HAST Staying international. Kenya's dealing with a separate health security question. Hundreds of people rallied over the weekend outside Laikipia Air Base, protesting a planned US quarantine center. The idea is to send Americans exposed to Ebola there if they need isolation. Local residents say the government didn't consult them, and they're worried about the risk to their community. This is the second time in weeks we've seen organized pushback on this plan. The base itself is a long-standing US-Kenya partnership, but the health piece is hitting a nerve.
KELI Different part of the world, similar weight. In Kosovo, there's a piece about what happens in a village twenty-seven years after a massacre.
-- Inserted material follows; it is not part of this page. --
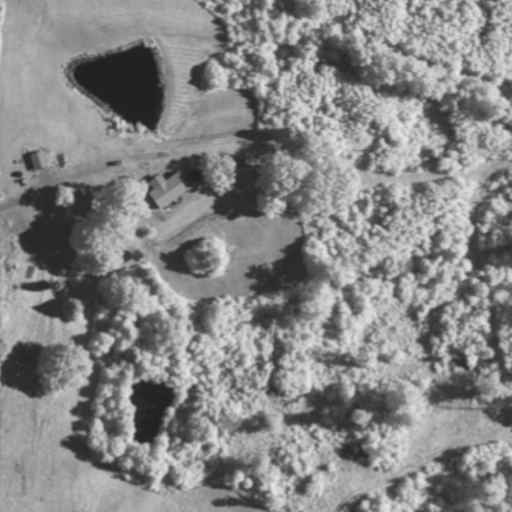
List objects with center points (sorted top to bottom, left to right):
building: (36, 159)
building: (239, 177)
building: (166, 189)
Fahrije Hoti founded an agricultural cooperative that's become something like a healing space for widows from her community. It's called KB Krusha. The women grow and sell crops together, and the reporting frames it as a way they're building economic independence and processing shared trauma. We've covered the broader Kosovo reckoning before — this is the smaller story inside it, the one about what actual recovery looks like when it's run by the people who lived through it.
HAST A lighter footing here. The Trump administration is having a disagreement with itself. The Department of Homeland Security says there's no hunger strike happening right now at Delaney Hall, a detention center in New Jersey. But DHS also says if detainees do stop eating, they'll use force-feeding procedures to keep them alive. So you've got an official position that denies the event while preparing protocols for it. That internal contradiction is the story — not conspiracy, just the way a large bureaucracy sometimes can't hold two positions in the same sentence.
KELI California's gubernatorial primary is drawing sixty-one candidates. That's the field size for the seat Gavin Newsom's leaving. Most populous state in the union, and the race is wide open. We'll be tracking how the field narrows as we move closer to voting.
HAST One more. In Lebanon, a community-run social grocery store called Man wa Salwa is helping hundreds of families buy essentials at prices that don't bankrupt them. The country's economy has contracted sharply, and displacement is a fact of daily life there. This grocery is run by volunteers and keeps prices down through bulk purchasing. It's the kind of mutual-aid story that doesn't often make international wires, but it's the glue holding some neighborhoods together.
KELI Before we close, a history marker. Thirty-one years ago today, a tornado two point six miles wide touched down near El Reno, Oklahoma — the widest on record — killing eight people, including three storm chasers, and injuring more than a hundred and fifty others.
HAST That's the Independent News Drop. We'll be back this evening. From Inkwell.